- Interactive map of Yanticaw Park
- Type: Public park
- Location: Nutley, New Jersey
- Coordinates: 40°48′56″N 74°09′21″W﻿ / ﻿40.8156°N 74.1559°W
- Area: 28.75 acres (116,300 m^{2})
- Operator: Essex County
- Open: All year

= Yanticaw Park =

County park in Nutley, New Jersey

Yanticaw Park is an Essex County-owned park in Nutley, New Jersey along the Third River. It is located between Centre Street and Chestnut Street, extending east to Passaic Avenue.

== History ==
After tremendous pressure from Nutley residents, Essex County began purchasing land in 1911 for creation of the park. Wetlands in the park were drained, and a dam was set up to form a lake. The park was completed in 1914. In 1962, the lake, containing a small island
was drained and a channel was dug as a continuation of the natural Third River from the south.

== "Girls' Park" ==
The lower section of the park, east of Park Drive, is commonly known as Girls' Park. This is the part of the park containing the Third River. It also includes the Frank A. Cocchiola Memorial Playground, completed in 2003 and dedicated on April 17, 2006. The park has a rubberized safety surface and equipment manufactured by GameTime. Gym classes from adjacent Nutley High School are commonly seen running through the park. North of the park is a public basketball court.

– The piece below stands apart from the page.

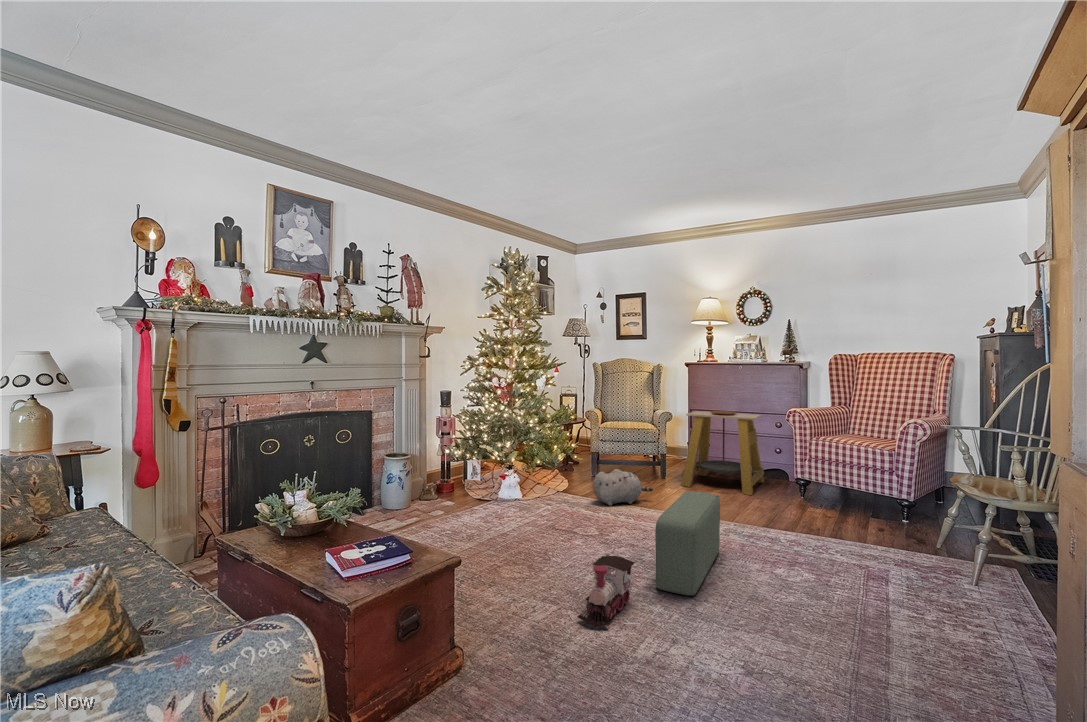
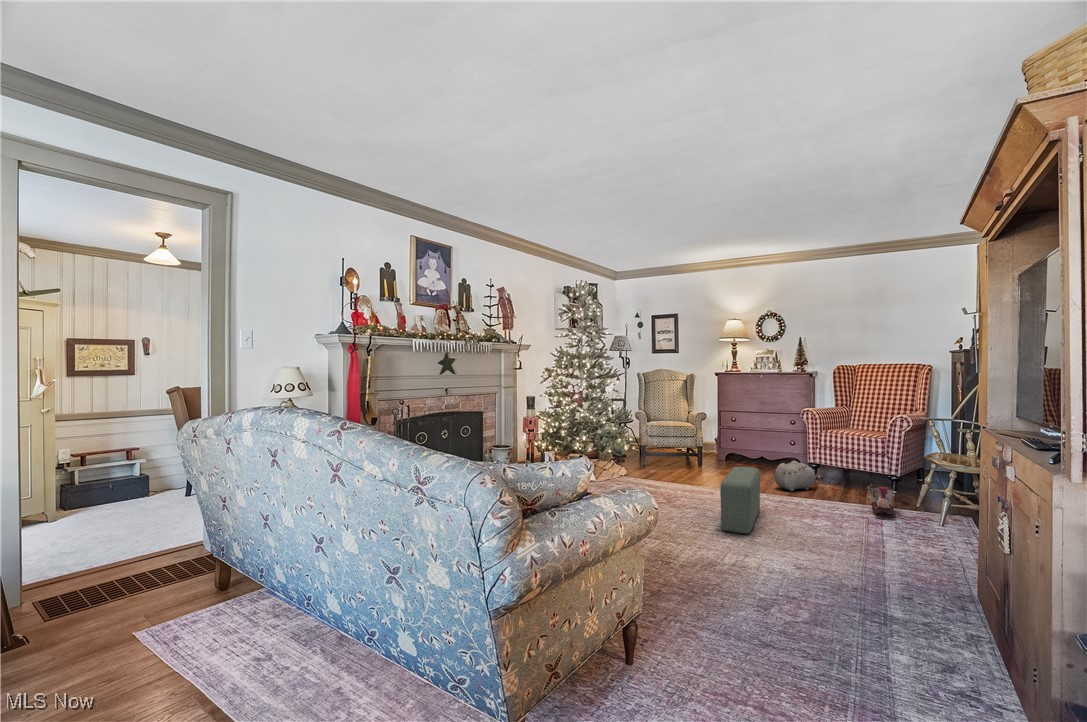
side table: present [682,411,764,495] -> none [717,411,782,476]
plush toy: present [593,469,653,506] -> present [774,461,824,491]
toy train: present [578,554,635,625] -> present [868,484,896,518]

In 2010, the court, along with the playground bathroom facilities, were completely renovated.

== "Boys' Park" ==
The upper section of the park, between Park Drive and Passaic Avenue, contains the Carmen A. Orechio Recreation Complex.

This complex includes an artificial turf softball field, plus a grass one and a large grass baseball field. All were newly graded in 2010.